### [Written task]
Reproduce the lines from the one containing "sez la création" to the one containing "paisible. Or, la", swapping "Bruxelles" for "Strasbourg" and leaving everything else unchanged.
═══ Working data
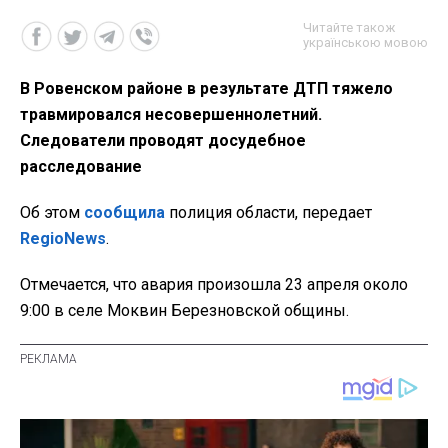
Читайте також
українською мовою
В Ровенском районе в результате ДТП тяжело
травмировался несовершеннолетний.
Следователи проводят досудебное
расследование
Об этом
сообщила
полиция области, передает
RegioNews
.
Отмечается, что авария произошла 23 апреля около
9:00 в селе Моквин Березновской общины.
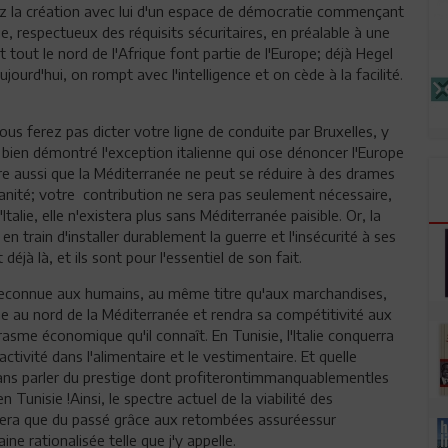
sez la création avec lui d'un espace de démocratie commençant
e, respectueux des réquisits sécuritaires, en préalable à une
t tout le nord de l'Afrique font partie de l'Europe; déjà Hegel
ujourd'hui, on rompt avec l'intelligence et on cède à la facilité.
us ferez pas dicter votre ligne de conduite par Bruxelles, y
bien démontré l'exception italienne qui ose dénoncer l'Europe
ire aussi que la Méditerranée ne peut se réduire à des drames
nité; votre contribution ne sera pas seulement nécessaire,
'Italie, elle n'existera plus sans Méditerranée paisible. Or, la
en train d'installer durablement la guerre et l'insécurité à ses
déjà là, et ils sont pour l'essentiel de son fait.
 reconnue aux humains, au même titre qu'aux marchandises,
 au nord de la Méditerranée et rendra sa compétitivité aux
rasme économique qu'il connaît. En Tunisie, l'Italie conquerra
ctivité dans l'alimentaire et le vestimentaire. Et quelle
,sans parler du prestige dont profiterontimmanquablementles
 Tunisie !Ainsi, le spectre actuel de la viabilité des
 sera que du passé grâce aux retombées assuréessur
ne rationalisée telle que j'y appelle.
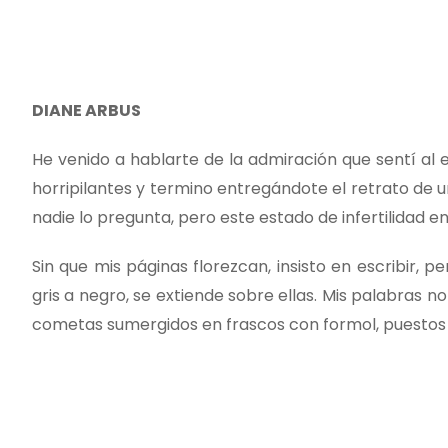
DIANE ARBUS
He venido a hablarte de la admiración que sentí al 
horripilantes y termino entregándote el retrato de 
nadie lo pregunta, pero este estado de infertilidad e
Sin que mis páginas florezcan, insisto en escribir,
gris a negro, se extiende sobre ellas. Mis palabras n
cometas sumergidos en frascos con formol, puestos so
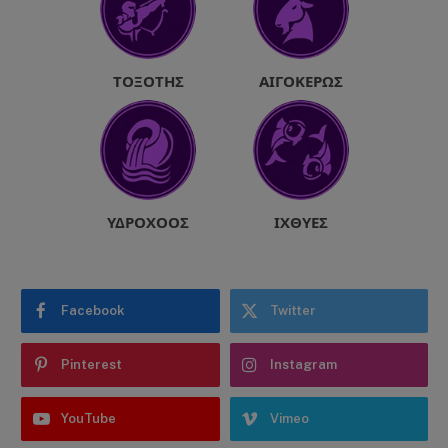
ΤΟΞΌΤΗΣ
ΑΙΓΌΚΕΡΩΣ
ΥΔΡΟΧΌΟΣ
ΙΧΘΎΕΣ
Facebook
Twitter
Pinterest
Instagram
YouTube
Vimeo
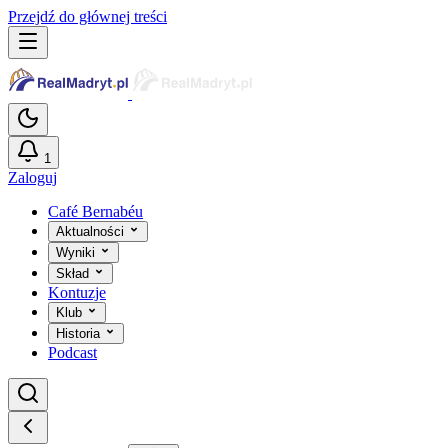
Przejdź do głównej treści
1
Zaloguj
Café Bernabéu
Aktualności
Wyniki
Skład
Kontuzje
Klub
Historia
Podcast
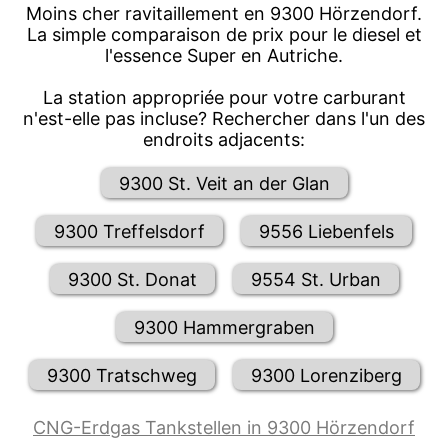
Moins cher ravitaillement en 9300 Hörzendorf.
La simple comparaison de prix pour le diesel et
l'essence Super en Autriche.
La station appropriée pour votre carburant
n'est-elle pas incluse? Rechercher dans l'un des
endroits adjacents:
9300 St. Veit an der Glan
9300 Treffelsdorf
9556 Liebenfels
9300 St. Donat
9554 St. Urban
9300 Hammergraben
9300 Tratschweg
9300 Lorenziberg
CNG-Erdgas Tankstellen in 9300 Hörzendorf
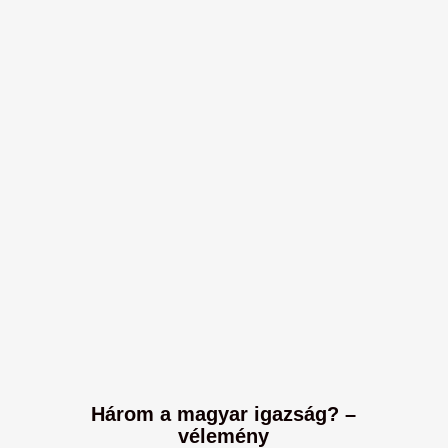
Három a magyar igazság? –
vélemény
══════
### [Reply to the exercise]
sez la création avec lui d'un espace de démocratie commençant
e, respectueux des réquisits sécuritaires, en préalable à une
t tout le nord de l'Afrique font partie de l'Europe; déjà Hegel
ujourd'hui, on rompt avec l'intelligence et on cède à la facilité.
us ferez pas dicter votre ligne de conduite par Strasbourg, y
bien démontré l'exception italienne qui ose dénoncer l'Europe
ire aussi que la Méditerranée ne peut se réduire à des drames
nité; votre contribution ne sera pas seulement nécessaire,
'Italie, elle n'existera plus sans Méditerranée paisible. Or, la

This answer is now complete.